For the data below, transcribe the part that opens with the line containing "40: (739, 266, 1.63)" and closes with the line containing "47: (979, 326, 5.06)", exactly and with no pictures.
══ INFORMATION GIVEN
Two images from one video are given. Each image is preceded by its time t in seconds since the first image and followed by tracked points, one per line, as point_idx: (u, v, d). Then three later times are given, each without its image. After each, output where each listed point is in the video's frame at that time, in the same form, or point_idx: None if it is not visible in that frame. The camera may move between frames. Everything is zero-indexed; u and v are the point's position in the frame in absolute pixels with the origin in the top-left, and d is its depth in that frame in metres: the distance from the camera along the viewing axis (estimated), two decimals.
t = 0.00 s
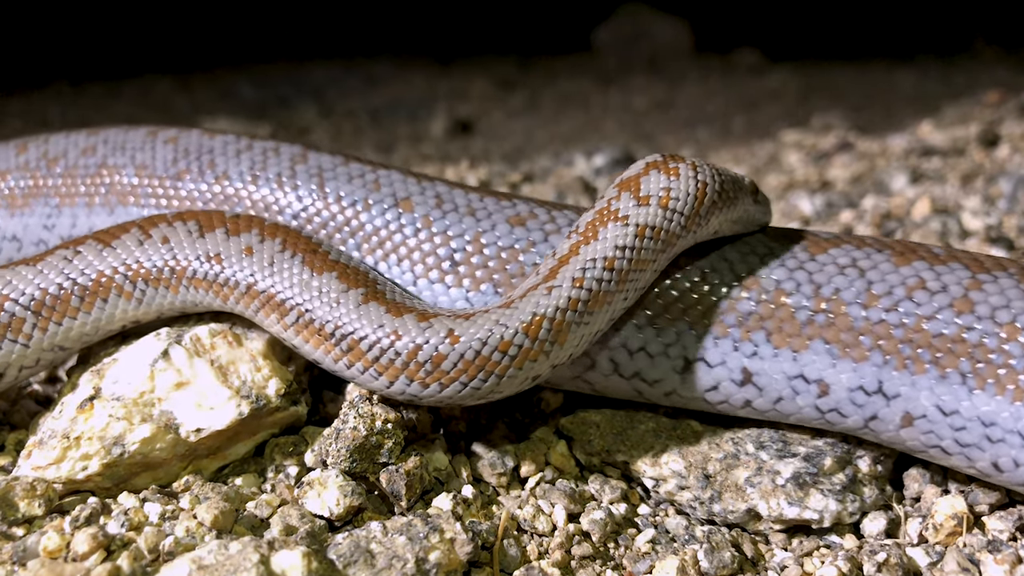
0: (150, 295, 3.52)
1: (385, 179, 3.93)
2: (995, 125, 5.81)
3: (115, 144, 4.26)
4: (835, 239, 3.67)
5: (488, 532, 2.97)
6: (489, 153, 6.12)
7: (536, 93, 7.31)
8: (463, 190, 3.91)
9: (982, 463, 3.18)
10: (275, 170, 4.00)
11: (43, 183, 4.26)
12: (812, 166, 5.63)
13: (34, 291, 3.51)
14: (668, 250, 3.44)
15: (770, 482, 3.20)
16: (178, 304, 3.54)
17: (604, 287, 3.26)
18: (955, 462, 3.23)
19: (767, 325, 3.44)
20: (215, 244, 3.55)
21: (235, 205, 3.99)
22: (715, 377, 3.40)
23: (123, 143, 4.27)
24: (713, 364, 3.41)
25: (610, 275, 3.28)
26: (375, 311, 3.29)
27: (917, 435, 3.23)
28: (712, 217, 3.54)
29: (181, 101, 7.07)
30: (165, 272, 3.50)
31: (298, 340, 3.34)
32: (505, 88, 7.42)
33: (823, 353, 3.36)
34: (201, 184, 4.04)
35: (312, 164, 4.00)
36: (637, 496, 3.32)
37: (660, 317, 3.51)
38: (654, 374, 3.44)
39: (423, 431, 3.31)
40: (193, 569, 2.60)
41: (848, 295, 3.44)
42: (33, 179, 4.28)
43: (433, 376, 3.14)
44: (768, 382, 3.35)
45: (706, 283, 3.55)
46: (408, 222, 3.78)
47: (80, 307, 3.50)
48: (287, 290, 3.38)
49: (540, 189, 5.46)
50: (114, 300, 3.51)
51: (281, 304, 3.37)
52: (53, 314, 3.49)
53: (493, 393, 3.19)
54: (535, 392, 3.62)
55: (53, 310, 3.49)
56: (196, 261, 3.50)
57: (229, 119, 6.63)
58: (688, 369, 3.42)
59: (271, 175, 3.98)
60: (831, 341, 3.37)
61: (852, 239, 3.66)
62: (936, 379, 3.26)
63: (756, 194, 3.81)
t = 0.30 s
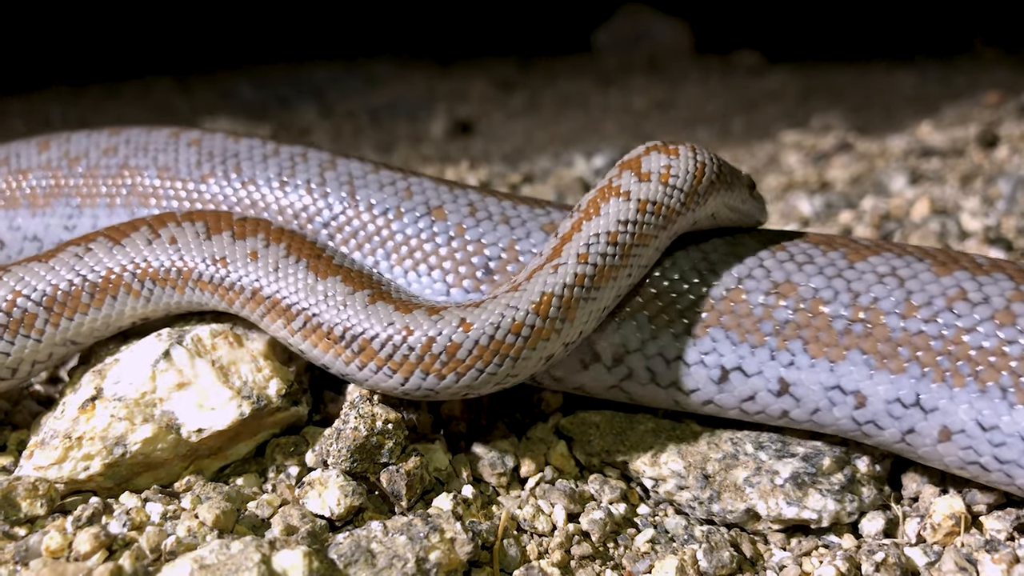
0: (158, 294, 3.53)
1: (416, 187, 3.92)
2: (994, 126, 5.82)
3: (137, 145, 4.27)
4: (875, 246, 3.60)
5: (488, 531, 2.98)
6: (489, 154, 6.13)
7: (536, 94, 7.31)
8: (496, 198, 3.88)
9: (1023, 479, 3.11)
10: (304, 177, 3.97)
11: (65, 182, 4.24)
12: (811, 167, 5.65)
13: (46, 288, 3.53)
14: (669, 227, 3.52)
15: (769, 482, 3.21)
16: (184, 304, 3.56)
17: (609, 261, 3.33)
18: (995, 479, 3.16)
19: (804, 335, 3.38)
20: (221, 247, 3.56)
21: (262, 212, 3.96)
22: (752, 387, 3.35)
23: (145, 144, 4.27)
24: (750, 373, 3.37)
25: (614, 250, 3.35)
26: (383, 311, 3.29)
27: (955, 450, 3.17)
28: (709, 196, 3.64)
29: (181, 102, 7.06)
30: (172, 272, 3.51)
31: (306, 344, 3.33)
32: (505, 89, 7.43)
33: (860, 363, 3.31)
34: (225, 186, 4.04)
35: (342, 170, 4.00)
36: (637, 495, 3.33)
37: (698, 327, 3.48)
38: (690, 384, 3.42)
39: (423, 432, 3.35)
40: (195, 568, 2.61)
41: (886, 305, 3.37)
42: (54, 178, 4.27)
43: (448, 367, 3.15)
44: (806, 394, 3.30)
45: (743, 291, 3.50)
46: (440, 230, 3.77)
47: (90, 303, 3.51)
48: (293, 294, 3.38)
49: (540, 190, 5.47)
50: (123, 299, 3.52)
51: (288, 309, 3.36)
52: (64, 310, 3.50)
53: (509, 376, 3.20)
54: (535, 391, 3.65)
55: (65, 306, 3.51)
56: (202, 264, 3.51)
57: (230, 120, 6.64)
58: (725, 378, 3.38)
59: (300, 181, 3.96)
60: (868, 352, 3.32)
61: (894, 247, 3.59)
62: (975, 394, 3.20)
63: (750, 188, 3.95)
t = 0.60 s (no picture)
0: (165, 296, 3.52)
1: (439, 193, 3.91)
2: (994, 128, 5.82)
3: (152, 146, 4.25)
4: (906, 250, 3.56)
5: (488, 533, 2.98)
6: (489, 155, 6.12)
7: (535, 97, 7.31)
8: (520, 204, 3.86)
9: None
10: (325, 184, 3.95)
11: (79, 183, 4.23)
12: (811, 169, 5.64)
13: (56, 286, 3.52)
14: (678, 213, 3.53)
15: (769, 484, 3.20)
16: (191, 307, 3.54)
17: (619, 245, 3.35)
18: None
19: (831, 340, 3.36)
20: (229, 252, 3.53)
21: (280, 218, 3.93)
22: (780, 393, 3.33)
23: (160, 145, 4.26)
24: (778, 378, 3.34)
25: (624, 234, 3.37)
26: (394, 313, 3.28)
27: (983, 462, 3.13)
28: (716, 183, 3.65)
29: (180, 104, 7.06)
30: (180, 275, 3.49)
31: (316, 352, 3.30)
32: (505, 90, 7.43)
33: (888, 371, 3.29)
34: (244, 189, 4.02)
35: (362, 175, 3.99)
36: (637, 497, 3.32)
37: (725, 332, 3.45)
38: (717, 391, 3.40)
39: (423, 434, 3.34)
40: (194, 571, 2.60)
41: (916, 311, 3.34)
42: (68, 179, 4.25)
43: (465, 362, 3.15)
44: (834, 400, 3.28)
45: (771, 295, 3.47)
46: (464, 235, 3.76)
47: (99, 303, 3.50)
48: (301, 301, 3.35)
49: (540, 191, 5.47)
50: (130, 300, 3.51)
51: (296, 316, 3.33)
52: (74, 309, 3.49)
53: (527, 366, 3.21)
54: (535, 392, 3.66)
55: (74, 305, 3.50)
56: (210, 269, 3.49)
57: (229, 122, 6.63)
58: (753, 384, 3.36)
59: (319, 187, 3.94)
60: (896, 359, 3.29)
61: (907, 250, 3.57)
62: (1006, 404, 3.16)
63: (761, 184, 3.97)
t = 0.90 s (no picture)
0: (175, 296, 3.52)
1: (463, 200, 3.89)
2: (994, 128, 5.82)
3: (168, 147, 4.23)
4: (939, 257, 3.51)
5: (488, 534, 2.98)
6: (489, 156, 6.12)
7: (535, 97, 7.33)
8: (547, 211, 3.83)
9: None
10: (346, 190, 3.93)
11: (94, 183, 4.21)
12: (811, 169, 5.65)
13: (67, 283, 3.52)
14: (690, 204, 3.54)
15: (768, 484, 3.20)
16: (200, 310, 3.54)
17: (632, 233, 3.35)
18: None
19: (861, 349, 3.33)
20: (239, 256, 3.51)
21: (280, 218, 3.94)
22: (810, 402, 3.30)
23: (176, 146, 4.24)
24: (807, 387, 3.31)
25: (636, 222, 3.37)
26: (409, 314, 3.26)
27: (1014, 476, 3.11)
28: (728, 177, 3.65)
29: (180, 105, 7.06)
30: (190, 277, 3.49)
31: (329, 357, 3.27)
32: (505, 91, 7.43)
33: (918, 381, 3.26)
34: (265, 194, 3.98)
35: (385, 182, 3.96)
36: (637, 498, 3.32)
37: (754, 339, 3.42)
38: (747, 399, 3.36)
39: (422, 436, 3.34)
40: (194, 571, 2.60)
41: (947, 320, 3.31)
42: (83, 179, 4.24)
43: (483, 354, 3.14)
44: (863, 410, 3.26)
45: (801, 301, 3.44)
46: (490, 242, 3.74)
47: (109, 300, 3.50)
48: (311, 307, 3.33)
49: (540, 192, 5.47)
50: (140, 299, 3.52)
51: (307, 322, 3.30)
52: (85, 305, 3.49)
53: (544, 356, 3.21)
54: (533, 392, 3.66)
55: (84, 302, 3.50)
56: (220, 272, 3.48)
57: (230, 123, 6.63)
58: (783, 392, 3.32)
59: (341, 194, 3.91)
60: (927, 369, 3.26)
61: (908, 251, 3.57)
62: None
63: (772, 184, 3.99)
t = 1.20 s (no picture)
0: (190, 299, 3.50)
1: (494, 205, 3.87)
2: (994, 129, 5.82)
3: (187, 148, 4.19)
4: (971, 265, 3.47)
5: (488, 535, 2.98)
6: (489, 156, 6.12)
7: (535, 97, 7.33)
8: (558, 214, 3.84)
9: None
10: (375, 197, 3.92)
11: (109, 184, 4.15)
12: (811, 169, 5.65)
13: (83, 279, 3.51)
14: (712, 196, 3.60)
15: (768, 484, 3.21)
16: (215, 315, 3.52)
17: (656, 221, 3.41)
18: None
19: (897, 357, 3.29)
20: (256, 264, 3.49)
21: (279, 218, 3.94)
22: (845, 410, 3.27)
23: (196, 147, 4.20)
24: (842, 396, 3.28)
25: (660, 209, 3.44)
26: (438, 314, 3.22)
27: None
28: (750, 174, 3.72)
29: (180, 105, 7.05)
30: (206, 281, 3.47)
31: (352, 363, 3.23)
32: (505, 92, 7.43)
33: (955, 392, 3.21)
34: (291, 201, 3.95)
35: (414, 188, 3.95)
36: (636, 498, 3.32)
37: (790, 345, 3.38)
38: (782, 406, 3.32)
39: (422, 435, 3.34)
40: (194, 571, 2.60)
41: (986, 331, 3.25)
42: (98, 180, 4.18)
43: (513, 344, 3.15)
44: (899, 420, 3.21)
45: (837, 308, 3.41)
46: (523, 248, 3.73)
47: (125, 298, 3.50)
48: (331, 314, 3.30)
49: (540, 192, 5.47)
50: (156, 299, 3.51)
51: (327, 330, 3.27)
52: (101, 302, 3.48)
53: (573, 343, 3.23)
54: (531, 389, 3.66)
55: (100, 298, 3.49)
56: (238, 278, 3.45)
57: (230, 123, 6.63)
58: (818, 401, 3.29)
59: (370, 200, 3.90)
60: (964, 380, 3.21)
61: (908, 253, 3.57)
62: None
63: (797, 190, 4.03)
════
══ INFORMATION GIVEN
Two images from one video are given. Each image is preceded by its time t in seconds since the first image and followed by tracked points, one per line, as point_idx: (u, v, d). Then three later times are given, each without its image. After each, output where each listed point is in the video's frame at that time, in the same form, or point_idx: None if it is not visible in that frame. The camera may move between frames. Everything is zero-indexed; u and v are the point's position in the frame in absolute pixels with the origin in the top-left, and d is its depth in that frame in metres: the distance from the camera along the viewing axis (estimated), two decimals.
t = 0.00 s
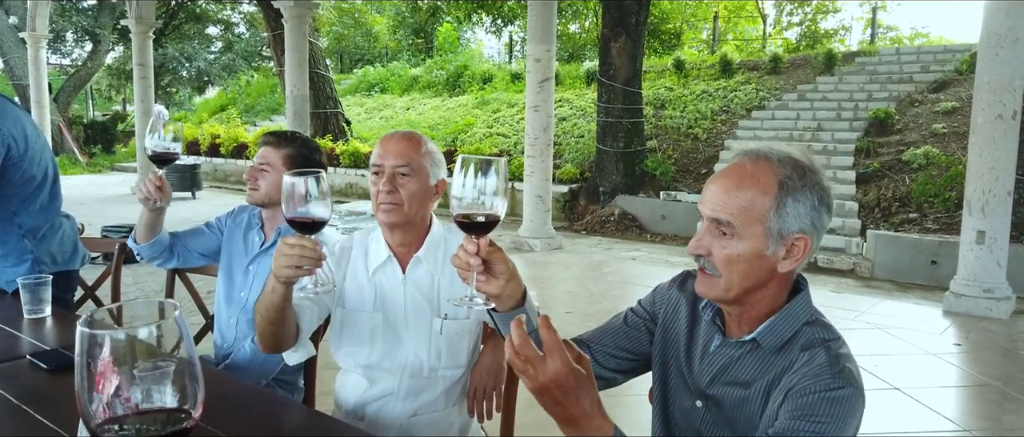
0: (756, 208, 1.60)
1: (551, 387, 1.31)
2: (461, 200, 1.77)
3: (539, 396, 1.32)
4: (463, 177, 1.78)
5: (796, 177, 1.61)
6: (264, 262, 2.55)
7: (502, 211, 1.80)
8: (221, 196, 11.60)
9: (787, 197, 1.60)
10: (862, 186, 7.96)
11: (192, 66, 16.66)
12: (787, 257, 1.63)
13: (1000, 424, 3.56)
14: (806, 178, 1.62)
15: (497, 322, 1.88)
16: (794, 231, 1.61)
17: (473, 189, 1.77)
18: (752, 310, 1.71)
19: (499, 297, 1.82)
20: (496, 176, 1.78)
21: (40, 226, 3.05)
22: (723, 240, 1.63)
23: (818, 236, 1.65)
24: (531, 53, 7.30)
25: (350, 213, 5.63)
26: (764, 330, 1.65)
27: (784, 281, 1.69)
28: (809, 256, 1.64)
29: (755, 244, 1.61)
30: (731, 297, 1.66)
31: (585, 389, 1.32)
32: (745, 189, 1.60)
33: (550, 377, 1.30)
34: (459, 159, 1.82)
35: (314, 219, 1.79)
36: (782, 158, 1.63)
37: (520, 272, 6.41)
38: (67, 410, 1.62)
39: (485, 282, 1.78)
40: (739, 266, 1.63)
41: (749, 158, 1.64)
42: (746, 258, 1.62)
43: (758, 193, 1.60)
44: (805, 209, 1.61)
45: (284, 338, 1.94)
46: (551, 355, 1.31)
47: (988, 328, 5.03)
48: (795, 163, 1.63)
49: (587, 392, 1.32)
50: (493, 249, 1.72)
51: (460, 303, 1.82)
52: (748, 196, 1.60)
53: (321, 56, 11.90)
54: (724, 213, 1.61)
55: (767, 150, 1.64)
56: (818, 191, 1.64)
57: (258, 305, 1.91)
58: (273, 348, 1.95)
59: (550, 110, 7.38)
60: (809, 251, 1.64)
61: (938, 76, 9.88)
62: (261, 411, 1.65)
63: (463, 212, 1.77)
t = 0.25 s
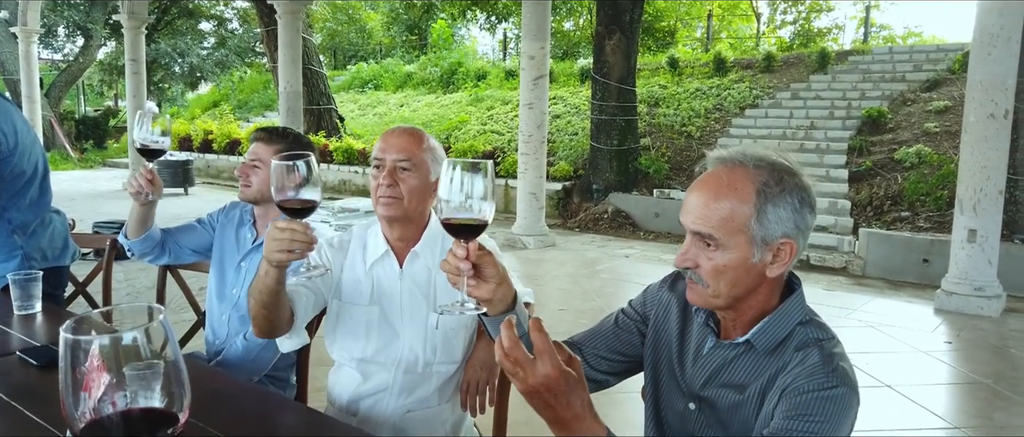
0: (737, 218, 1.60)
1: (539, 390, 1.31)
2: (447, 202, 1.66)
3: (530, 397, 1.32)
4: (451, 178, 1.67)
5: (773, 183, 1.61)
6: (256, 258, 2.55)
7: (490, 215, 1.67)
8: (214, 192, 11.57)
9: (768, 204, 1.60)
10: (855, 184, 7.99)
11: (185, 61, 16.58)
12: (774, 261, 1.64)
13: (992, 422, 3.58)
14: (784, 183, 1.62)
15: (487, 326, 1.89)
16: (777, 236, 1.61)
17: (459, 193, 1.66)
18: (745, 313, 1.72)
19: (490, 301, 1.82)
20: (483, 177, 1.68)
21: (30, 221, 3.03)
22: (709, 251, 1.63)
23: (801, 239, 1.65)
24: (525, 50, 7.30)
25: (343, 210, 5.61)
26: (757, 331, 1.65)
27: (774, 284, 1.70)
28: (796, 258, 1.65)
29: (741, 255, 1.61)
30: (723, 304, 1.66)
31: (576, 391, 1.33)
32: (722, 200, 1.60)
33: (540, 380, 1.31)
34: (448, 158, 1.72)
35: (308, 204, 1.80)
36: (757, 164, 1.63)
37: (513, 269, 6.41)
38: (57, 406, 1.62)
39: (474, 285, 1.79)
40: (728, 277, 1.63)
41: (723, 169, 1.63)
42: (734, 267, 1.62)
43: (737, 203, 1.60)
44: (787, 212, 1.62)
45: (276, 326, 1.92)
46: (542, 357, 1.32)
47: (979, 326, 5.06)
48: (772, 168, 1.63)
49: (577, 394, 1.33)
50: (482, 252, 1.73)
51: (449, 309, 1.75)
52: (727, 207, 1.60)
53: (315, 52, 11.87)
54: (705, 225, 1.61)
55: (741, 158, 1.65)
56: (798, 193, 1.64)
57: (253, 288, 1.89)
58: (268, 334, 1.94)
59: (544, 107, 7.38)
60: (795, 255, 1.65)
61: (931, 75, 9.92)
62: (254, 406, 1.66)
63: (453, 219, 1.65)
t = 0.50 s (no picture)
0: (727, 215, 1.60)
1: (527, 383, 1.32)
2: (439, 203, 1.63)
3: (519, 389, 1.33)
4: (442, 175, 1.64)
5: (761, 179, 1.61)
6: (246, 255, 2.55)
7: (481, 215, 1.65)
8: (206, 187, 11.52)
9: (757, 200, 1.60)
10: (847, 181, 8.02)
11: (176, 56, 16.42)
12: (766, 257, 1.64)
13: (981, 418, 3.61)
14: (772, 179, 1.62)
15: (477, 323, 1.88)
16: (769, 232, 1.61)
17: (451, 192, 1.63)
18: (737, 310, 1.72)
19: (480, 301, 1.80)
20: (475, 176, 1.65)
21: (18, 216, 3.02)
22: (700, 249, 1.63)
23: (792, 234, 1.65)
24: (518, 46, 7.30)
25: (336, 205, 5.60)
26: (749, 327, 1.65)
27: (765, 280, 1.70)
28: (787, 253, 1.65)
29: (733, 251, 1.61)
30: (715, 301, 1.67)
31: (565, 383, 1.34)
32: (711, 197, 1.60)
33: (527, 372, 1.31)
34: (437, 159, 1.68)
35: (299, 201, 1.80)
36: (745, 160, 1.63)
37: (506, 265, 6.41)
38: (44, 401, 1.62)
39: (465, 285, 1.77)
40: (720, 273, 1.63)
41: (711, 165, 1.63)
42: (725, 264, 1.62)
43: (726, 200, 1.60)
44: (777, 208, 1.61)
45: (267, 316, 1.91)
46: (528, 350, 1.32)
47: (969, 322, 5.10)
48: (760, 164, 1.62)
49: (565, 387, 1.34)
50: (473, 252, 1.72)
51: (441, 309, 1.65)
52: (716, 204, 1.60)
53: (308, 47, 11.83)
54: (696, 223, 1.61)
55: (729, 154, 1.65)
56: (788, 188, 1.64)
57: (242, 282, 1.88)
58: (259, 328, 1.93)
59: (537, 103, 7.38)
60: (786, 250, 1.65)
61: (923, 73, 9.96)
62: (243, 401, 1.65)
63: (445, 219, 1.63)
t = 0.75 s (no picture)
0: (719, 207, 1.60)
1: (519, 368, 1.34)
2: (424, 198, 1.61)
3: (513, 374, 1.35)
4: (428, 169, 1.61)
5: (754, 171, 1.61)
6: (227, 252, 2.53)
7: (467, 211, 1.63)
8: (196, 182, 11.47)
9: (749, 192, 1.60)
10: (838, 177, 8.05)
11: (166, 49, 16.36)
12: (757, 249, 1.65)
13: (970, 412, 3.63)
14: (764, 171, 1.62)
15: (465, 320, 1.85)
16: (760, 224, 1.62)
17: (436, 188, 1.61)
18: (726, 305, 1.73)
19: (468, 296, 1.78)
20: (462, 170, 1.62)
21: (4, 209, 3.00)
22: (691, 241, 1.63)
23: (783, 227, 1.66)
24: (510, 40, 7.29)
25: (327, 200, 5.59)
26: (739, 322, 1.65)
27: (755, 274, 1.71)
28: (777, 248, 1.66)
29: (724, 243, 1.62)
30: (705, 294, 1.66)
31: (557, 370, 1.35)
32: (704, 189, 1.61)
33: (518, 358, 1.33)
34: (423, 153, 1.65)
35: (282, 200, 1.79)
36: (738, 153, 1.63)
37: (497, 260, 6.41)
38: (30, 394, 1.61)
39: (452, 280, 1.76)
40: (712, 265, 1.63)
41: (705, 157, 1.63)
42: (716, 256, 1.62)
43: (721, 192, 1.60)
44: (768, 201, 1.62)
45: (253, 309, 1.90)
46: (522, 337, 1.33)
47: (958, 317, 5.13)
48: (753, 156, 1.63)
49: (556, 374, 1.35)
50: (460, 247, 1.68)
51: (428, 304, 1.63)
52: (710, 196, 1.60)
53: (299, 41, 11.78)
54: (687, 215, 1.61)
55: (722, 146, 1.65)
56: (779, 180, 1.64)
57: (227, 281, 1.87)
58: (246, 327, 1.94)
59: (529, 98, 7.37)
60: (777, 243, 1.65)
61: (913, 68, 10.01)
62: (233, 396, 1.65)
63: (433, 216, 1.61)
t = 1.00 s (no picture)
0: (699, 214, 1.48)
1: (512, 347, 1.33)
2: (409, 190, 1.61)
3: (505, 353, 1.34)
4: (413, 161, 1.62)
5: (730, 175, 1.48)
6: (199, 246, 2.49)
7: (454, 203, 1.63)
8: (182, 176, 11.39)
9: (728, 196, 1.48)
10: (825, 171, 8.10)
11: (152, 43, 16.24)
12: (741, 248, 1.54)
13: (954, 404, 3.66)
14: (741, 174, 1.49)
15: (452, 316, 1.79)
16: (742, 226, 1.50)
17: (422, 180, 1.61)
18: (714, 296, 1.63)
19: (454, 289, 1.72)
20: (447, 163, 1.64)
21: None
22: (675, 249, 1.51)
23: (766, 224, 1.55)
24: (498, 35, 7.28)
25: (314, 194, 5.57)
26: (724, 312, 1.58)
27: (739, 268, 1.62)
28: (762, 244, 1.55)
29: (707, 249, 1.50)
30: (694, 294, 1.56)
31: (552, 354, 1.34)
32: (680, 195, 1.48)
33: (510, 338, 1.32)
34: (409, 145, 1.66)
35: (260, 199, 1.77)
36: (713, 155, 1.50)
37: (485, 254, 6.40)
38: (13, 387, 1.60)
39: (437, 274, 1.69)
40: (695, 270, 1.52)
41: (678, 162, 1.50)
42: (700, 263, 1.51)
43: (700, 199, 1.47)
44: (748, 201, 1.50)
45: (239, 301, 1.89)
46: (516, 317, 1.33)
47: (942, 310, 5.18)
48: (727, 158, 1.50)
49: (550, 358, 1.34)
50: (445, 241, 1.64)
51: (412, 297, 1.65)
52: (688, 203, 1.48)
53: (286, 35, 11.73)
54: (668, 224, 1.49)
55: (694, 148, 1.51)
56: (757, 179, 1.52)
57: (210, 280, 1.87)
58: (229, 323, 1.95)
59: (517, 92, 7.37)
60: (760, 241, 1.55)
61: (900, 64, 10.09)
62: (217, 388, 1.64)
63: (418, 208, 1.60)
════
SOLUTION FOR THIS PROBLEM:
40: (739, 266, 1.63)
41: (749, 158, 1.64)
42: (746, 258, 1.62)
43: (758, 193, 1.60)
44: (805, 209, 1.61)
45: (284, 338, 1.94)
46: (551, 355, 1.31)
47: (988, 328, 5.03)
48: (795, 163, 1.63)
49: (587, 392, 1.32)
50: (493, 249, 1.72)
51: (460, 303, 1.82)
52: (748, 196, 1.60)
53: (321, 56, 11.90)
54: (724, 213, 1.61)
55: (767, 150, 1.64)
56: (818, 191, 1.64)
57: (258, 305, 1.91)
58: (273, 348, 1.95)
59: (550, 110, 7.38)
60: (809, 251, 1.64)
61: (938, 76, 9.88)
62: (261, 411, 1.65)
63: (463, 212, 1.77)
t = 0.25 s
0: (737, 218, 1.60)
1: (539, 390, 1.31)
2: (447, 202, 1.66)
3: (530, 397, 1.32)
4: (451, 178, 1.67)
5: (773, 183, 1.61)
6: (256, 258, 2.55)
7: (490, 215, 1.67)
8: (214, 192, 11.57)
9: (768, 204, 1.60)
10: (855, 184, 7.99)
11: (185, 61, 16.58)
12: (774, 261, 1.64)
13: (992, 422, 3.58)
14: (784, 183, 1.62)
15: (487, 326, 1.89)
16: (777, 236, 1.61)
17: (459, 193, 1.66)
18: (745, 313, 1.72)
19: (490, 301, 1.82)
20: (483, 177, 1.68)
21: (30, 221, 3.03)
22: (709, 251, 1.63)
23: (801, 239, 1.65)
24: (525, 50, 7.30)
25: (343, 210, 5.61)
26: (757, 331, 1.65)
27: (774, 284, 1.70)
28: (796, 258, 1.65)
29: (741, 255, 1.61)
30: (723, 304, 1.66)
31: (576, 391, 1.33)
32: (722, 200, 1.60)
33: (540, 380, 1.31)
34: (448, 158, 1.72)
35: (308, 204, 1.80)
36: (757, 164, 1.63)
37: (513, 269, 6.41)
38: (57, 406, 1.62)
39: (474, 285, 1.79)
40: (728, 277, 1.63)
41: (723, 169, 1.63)
42: (734, 267, 1.62)
43: (737, 203, 1.60)
44: (787, 212, 1.62)
45: (276, 326, 1.92)
46: (542, 357, 1.32)
47: (979, 326, 5.06)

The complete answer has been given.